Task description:
Please render the text read from every one of the records below as a JSON list of strings, one string per line, skipping blank lines and leaving the pictures out.

*** Records supplied ***

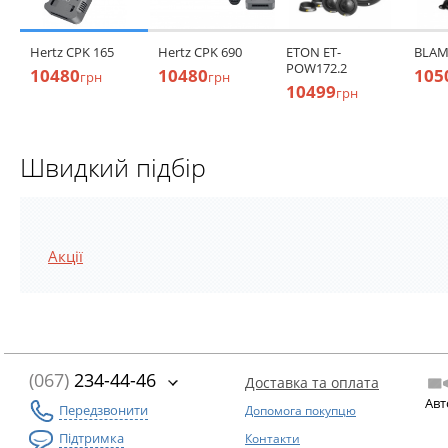
Hertz CPK 165
Hertz CPK 690
ETON ET-
BLAM
POW172.2
10480
10480
105
грн
грн
10499
грн
Швидкий підбір
Акції
(067)
234-44-46
Доставка та оплата
Авт
Передзвонити
Допомога покупцю
Підтримка
Контакти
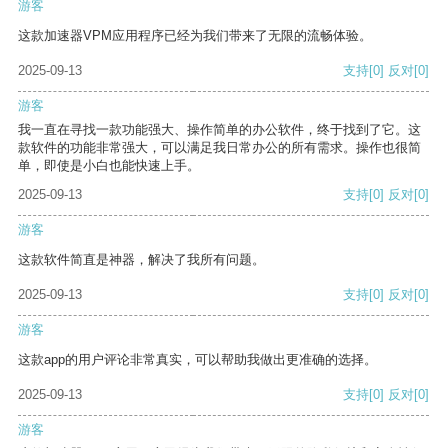
游客
这款加速器VPM应用程序已经为我们带来了无限的流畅体验。
2025-09-13
支持
[0]
反对
[0]
游客
我一直在寻找一款功能强大、操作简单的办公软件，终于找到了它。这
款软件的功能非常强大，可以满足我日常办公的所有需求。操作也很简
单，即使是小白也能快速上手。
2025-09-13
支持
[0]
反对
[0]
游客
这款软件简直是神器，解决了我所有问题。
2025-09-13
支持
[0]
反对
[0]
游客
这款app的用户评论非常真实，可以帮助我做出更准确的选择。
2025-09-13
支持
[0]
反对
[0]
游客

*** End of Records supplied ***

Solution for this task:
[
  "Hertz CPK 165",
  "Hertz CPK 690",
  "ETON ET-",
  "BLAM",
  "POW172.2",
  "10480",
  "10480",
  "105",
  "грн",
  "грн",
  "10499",
  "грн",
  "Швидкий підбір",
  "Акції",
  "(067)",
  "234-44-46",
  "Доставка та оплата",
  "Авт",
  "Передзвонити",
  "Допомога покупцю",
  "Підтримка",
  "Контакти",
  "游客",
  "这款加速器VPM应用程序已经为我们带来了无限的流畅体验。",
  "2025-09-13",
  "支持",
  "[0]",
  "反对",
  "[0]",
  "游客",
  "我一直在寻找一款功能强大、操作简单的办公软件，终于找到了它。这",
  "款软件的功能非常强大，可以满足我日常办公的所有需求。操作也很简",
  "单，即使是小白也能快速上手。",
  "2025-09-13",
  "支持",
  "[0]",
  "反对",
  "[0]",
  "游客",
  "这款软件简直是神器，解决了我所有问题。",
  "2025-09-13",
  "支持",
  "[0]",
  "反对",
  "[0]",
  "游客",
  "这款app的用户评论非常真实，可以帮助我做出更准确的选择。",
  "2025-09-13",
  "支持",
  "[0]",
  "反对",
  "[0]",
  "游客"
]